Doctors: Injured Shone 'a walking miracle'
Surgeons in Germany have hailed British bobsleigh rider Serita Shone 'a walking miracle' after taking her first steps following a spine fracture.
The horror crash during a bobsleigh run at Winterberg just three weeks ago broke Shone's spinal column in half and moved it 15mm – only the second time the surgeons had ever seen a cord move more than 5mm and remain intact.
Her father, Ron, told the Daily Telegraph that Shone's recovery so far is unchartered territory for the medics.
"They said the maximum was normally between two and five millimetres before the spinal cord ruptures," he said. "The cord had also wrapped itself round some of the uprights of the vertebrae as well, so as far as they were concerned, she is a walking miracle.
"The only other operation they had done where the cord had been displaced by such a degree was not to make a person walk, because that was just too late, but to allow them to use their lower bodily functions. It was unknown territory for them."
After surviving the 80mph impact, 22-year-old Shone had two major operations to insert stabilising rods into her spine and repair the back fracture. And despite the scale of her recovery, there are still uncertainties about what her eventual mobility will be.

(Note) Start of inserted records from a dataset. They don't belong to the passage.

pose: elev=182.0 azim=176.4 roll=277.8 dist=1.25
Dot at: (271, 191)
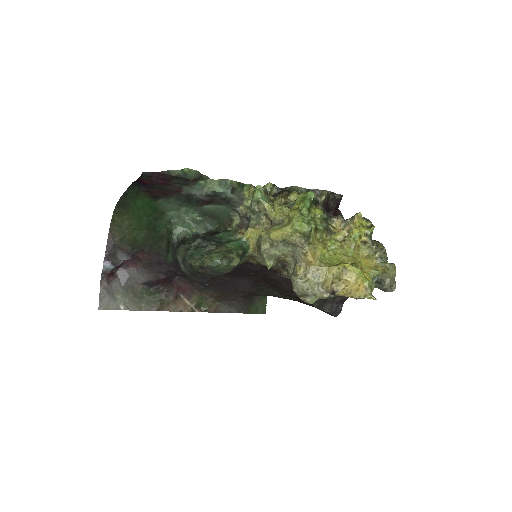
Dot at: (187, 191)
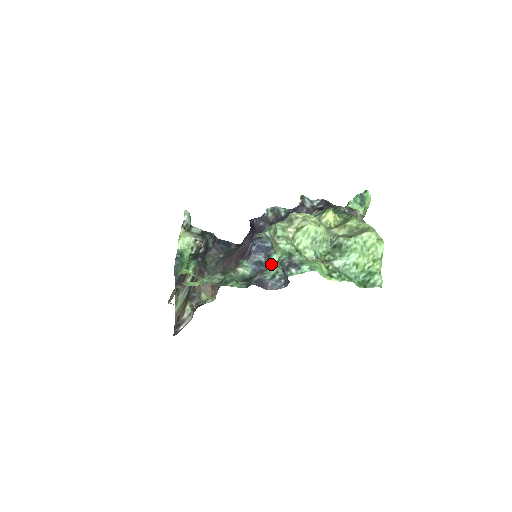
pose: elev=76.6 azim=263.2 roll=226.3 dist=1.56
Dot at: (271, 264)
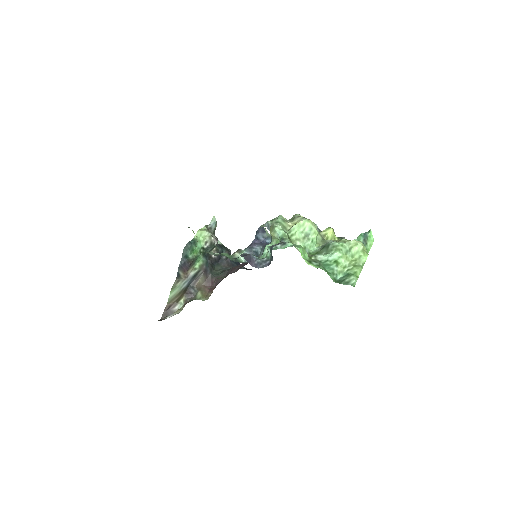
Dot at: (264, 251)
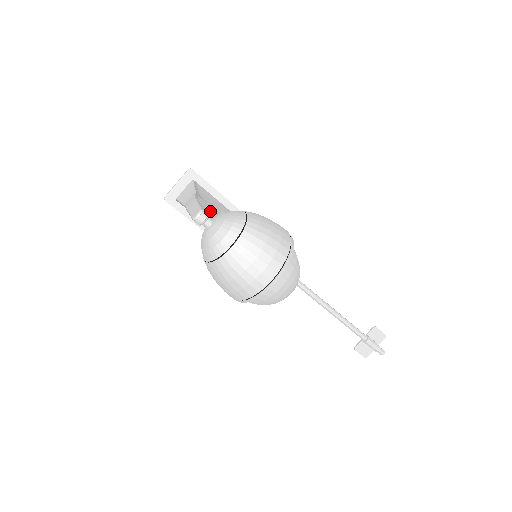
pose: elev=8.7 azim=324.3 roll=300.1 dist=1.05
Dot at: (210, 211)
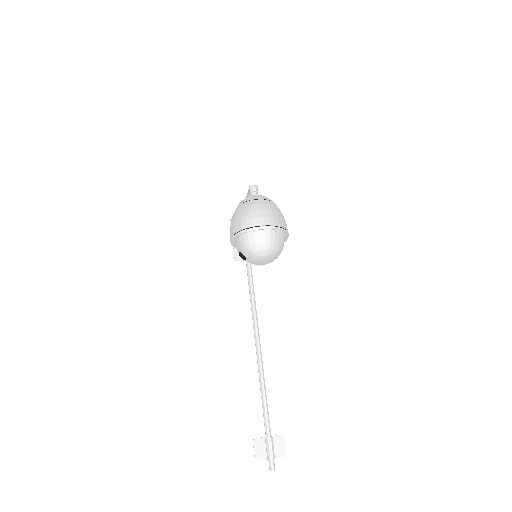
Dot at: occluded
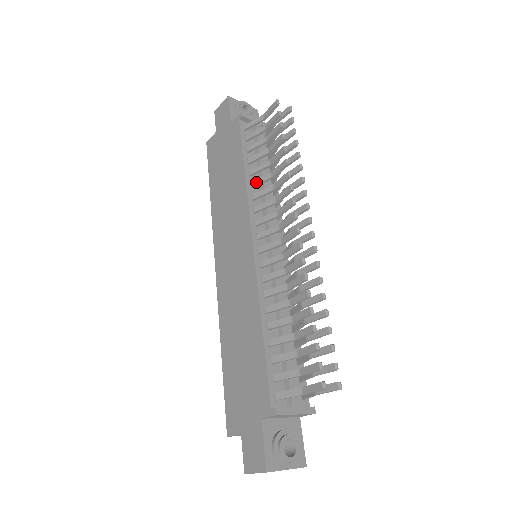
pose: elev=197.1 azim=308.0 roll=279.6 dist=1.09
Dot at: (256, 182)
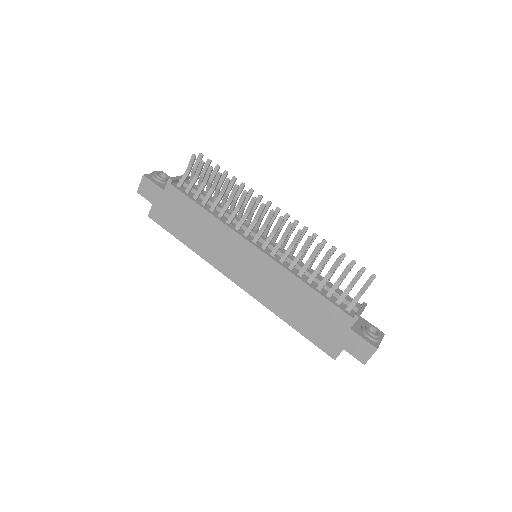
Dot at: (222, 213)
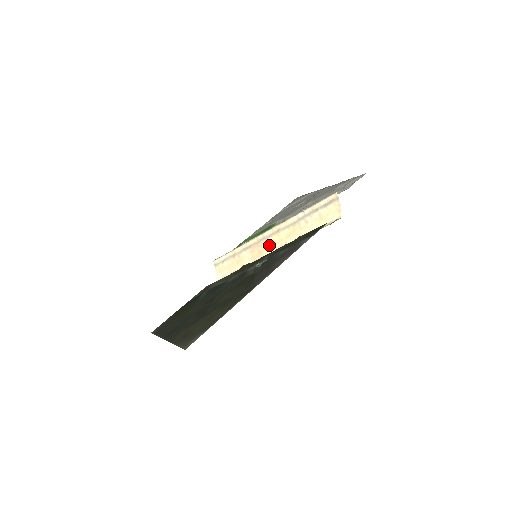
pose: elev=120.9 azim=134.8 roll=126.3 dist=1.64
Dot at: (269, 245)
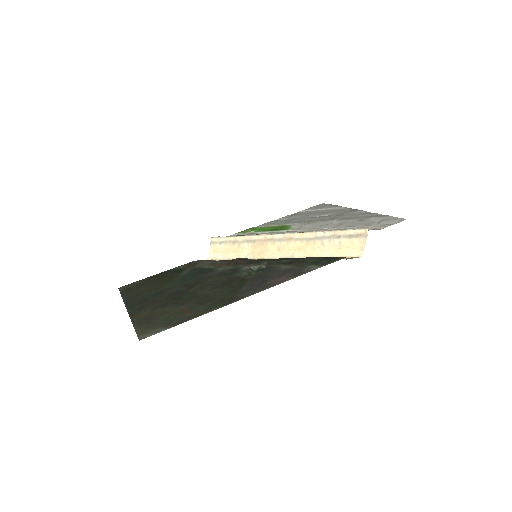
Dot at: (274, 249)
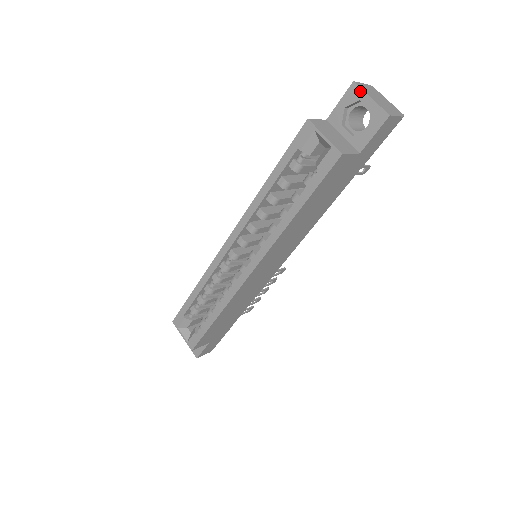
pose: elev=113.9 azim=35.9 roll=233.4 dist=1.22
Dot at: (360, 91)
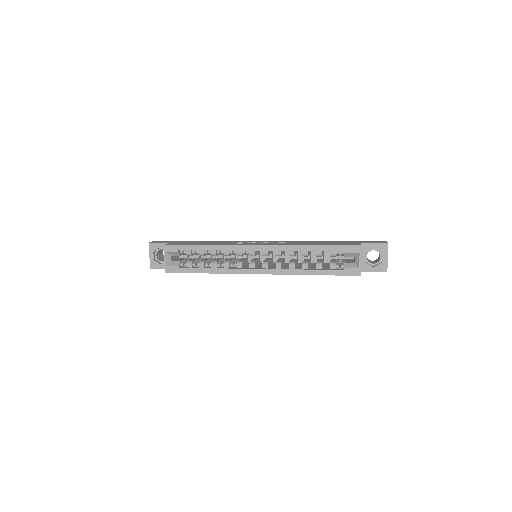
Dot at: (386, 250)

Shone is suffering partial paralysis in one leg which could leave her without full movement and a limp.
"The doctors are suggesting that the prognosis can go one of three ways," said Ron.
"The endgame is that she will play sport again. That is the top of the pyramid, but that is a very small, narrow area.
"In the middle of the pyramid, she will be able to walk in some kind of manner.
"The third scenario is that she will always be shuffling one leg. That is the bottom of the pyramid.
"But Serita is a very, very strong and willing girl."
Shone, who had only this winter switched from the heptathlon to compete in the bobsleigh, is expected to be airlifted from Germany back to Britain to continue her rehabilitation in around a week's time.